I mentioned it again in a Friday class meeting, HP said, "Mrs. Caplin when are we going to learn this new tool?" HP will be a future teacher. I replied, "Monday." I had 48 hours to choose the tool and decide how to implement it. As in all good teaching, when we allow our learners to be in charge, 90% of the time they hit a grand slam. Together we learned about the tool: demonstration notebooks.
  1. I asked my learners what do you want to learn about in reading? We brainstormed and we had a list of 21 ideas which became a list of 5.  Each learner chose their group from the 5.
  2. I set up a rotating schedule. Met with every group once a week.  4-6 learners per group. 
  3. I prepared the first week's lessons supporting their choice topic using my demonstration notebook model. Three columns labeled by them....I only set up the first column....they chose the criteria for the middle and last column. 
I learned several lessons from this hesitation in my teaching. First, it was a difficult experience to have to do something I wasn't comfortable with which is similar to what we ask our learners to do in our classrooms practically everyday.. Next, it was easier to be the cheerleader than the player on the field. Finally, there are always moments in life when you're unsure and you enter a task with the best intentions. It doesn't always work out well, but sometimes it does. You never know unless you try.

Monday, July 2, 2018

It's Monday Here's What I'm Reading: Newbery Edition

One of the three areas that I am committing to for my blog is sharing more of my reading life. This is so much easier in the summer when I read almost everyday and prepare for Newbery Club 2019 when school starts in August. It's quite the challenge to read as many possible winners and record my thinking in my reader's notebook.

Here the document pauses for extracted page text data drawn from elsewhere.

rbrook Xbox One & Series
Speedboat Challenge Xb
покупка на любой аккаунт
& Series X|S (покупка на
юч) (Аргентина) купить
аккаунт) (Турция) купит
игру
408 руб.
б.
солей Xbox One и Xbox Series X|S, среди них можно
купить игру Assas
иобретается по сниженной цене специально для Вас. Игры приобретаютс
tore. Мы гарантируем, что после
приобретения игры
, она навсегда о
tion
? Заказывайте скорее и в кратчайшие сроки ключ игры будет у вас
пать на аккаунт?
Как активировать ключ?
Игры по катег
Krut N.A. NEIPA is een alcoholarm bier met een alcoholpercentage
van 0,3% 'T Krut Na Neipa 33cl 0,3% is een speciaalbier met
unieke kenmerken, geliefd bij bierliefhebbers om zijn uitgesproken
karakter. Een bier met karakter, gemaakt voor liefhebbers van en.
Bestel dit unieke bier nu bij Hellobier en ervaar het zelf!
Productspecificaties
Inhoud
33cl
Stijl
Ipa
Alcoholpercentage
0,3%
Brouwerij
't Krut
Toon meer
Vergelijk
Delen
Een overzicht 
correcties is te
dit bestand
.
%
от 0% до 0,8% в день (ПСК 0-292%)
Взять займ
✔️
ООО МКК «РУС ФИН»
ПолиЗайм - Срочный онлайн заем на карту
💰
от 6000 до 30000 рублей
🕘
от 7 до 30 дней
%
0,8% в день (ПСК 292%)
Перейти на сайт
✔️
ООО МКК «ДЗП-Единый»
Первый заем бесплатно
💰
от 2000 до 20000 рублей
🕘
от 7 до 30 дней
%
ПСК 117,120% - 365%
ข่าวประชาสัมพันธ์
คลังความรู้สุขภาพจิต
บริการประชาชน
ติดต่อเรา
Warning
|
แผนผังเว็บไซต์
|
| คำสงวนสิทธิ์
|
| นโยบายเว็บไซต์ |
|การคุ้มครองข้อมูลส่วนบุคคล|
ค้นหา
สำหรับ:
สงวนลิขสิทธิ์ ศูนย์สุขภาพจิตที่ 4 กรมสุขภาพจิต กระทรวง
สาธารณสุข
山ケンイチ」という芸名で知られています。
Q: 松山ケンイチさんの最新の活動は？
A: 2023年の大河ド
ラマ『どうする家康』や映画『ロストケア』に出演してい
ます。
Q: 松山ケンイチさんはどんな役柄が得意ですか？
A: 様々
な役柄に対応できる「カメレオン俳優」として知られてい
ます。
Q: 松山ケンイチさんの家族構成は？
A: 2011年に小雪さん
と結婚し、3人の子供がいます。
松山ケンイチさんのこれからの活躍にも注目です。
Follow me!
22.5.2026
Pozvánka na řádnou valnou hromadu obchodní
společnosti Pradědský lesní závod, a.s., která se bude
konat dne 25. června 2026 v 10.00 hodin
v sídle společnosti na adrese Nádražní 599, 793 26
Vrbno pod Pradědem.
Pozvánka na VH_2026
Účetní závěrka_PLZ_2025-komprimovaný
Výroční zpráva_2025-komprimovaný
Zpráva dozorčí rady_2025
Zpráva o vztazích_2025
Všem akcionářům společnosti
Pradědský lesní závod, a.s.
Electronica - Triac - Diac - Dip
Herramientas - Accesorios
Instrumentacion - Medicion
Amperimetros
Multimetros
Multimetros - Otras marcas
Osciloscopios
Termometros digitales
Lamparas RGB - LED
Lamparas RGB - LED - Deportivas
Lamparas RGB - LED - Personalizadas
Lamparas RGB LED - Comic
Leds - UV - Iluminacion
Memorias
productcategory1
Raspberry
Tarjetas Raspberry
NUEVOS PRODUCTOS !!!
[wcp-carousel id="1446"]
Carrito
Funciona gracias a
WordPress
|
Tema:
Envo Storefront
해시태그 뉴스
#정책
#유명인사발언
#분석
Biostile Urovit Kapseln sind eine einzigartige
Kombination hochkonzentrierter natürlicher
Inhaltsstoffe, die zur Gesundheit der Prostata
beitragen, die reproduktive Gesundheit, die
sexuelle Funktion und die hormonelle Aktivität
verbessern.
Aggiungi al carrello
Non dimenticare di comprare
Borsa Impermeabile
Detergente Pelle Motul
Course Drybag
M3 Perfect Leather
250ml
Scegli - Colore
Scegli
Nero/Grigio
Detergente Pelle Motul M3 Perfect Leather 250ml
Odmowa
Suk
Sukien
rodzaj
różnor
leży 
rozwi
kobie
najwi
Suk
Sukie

The pile on the left is my completed and on the right is my TBR pile. I take days off to read picture books which I will share in another Monday post. You know that feeling when you're finished with a book and you rate it 5/5 stars on Goodreads and then you read the next one and it's 5/5 stars. That's the feeling I'm having this summer. I would have difficult time choosing my favorite of the summer. It's like ice cream they all have individual tastes but put them all together and you have a perfect summer reading list. Now I would suggest going to get a favorite scoop of ice cream and enjoy a great book. Let me know your favorite book of the summer or ice cream flavor.